▶ **Document excerpt**:
** start **

On 10/02/17 11:41, David Gibson wrote:
> On Thu, Feb 09, 2017 at 12:48:19PM +0100, Paolo Bonzini wrote:
>>
>>
>> On 09/02/2017 06:43, Alexey Kardashevskiy wrote:
>>> On 03/01/17 10:34, David Gibson wrote:
>>>> On Thu, Dec 22, 2016 at 04:22:11PM +1100, Alexey Kardashevskiy wrote:
>>>>> getrampagesize() returns the largest supported page size and mainly
>>>>> used to know if huge pages are enabled.
>>>>>
>>>>> However is implemented in target-ppc/kvm.c and not available
>>>>> in TCG or other architectures.
>>>>>
>>>>> This renames and moves gethugepagesize() to mmap-alloc.c where
>>>>> fd-based analog of it is already implemented. This renames and moves
>>>>> getrampagesize() to exec.c as it seems to be the common place for
>>>>> helpers like this.

** end **

[Rows from a dataset]
** start **

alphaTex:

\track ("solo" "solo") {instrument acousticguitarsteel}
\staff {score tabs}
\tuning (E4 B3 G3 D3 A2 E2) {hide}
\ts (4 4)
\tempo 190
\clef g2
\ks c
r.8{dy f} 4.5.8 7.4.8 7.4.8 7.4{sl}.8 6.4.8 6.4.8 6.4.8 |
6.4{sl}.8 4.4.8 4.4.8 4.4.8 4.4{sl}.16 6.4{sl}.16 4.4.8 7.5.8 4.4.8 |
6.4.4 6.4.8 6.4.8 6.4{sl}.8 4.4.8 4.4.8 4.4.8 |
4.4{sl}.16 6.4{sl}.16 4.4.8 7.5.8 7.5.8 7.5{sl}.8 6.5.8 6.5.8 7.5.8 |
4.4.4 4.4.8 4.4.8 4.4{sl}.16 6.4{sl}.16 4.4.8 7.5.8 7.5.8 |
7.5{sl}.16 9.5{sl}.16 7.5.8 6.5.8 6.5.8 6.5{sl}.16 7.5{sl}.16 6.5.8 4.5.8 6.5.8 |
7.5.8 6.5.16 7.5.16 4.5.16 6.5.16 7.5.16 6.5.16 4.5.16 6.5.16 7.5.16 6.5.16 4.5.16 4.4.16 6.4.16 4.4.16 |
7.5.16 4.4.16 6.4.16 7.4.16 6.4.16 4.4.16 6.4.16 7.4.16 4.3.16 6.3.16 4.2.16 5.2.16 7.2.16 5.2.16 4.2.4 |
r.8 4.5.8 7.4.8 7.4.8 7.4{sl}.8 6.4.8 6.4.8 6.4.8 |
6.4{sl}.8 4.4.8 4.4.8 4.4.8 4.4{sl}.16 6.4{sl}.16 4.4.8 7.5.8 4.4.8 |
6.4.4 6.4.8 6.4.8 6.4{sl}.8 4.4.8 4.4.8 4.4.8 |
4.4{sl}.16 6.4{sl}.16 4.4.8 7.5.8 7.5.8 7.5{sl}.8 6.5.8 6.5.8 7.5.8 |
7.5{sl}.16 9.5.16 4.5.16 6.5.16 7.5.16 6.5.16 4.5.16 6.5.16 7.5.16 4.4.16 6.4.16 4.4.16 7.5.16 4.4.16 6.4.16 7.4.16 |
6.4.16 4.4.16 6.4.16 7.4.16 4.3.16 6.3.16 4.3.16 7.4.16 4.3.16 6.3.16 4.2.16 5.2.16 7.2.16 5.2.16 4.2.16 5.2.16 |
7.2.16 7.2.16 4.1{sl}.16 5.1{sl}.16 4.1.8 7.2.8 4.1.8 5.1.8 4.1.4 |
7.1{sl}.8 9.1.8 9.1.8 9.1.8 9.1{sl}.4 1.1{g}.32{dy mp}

** end **

▶ **Task 1**: List every source file that the mailing-list thread names.
▶ **Task 2**: Write out the stretch of the mailing-list thread from "On 10/02/17 11:41, David" through "pages are enabled." with no changes.
▶ **Task 3**: Carry the mailing-list thread forward from the point where it stops.
The items have no connection to the mailing-list thread.

▶ **Reply 1**:
target-ppc/kvm.c
mmap-alloc.c
exec.c

▶ **Reply 2**:
On 10/02/17 11:41, David Gibson wrote:
> On Thu, Feb 09, 2017 at 12:48:19PM +0100, Paolo Bonzini wrote:
>>
>>
>> On 09/02/2017 06:43, Alexey Kardashevskiy wrote:
>>> On 03/01/17 10:34, David Gibson wrote:
>>>> On Thu, Dec 22, 2016 at 04:22:11PM +1100, Alexey Kardashevskiy wrote:
>>>>> getrampagesize() returns the largest supported page size and mainly
>>>>> used to know if huge pages are enabled.

▶ **Reply 3**:
>>>>>
>>>>> This first user for it is going to be a spapr-pci-host-bridge which
>>>>> needs to know the largest RAM page size so the guest could try
>>>>> using bigger IOMMU pages to save memory.
>>>>>
>>>>> Signed-off-by: Alexey Kardashevskiy <aik@ozlabs.ru>
>>>>
>>>> Reviewed-by: David Gibson <david@gibson.dropbear.id.au>
>>>>
>>>> Seems sensible to me, but I'm not comfortable merging this via my tree
>>>> since it touches such core code.  Probably should go via Paolo.
>>>
>>> Paolo, ping?
>>
>> It's just code movement, go ahead.
> 
> Ok, I've merged this in my tree.


I cannot find it in any public tree, where did it go?



> 
> 
>>
>> Paolo
>>
>>>
>>>
>>>>
>>>>> ---
>>>>>  include/exec/ram_addr.h   |   1 +
>>>>>  include/qemu/mmap-alloc.h |   2 +
>>>>>  exec.c                    |  82 ++++++++++++++++++++++++++++++++++++
>>>>>  target-ppc/kvm.c          | 105 ++--------------------------------------------
>>>>>  util/mmap-alloc.c         |  25 +++++++++++
>>>>>  5 files changed, 113 insertions(+), 102 deletions(-)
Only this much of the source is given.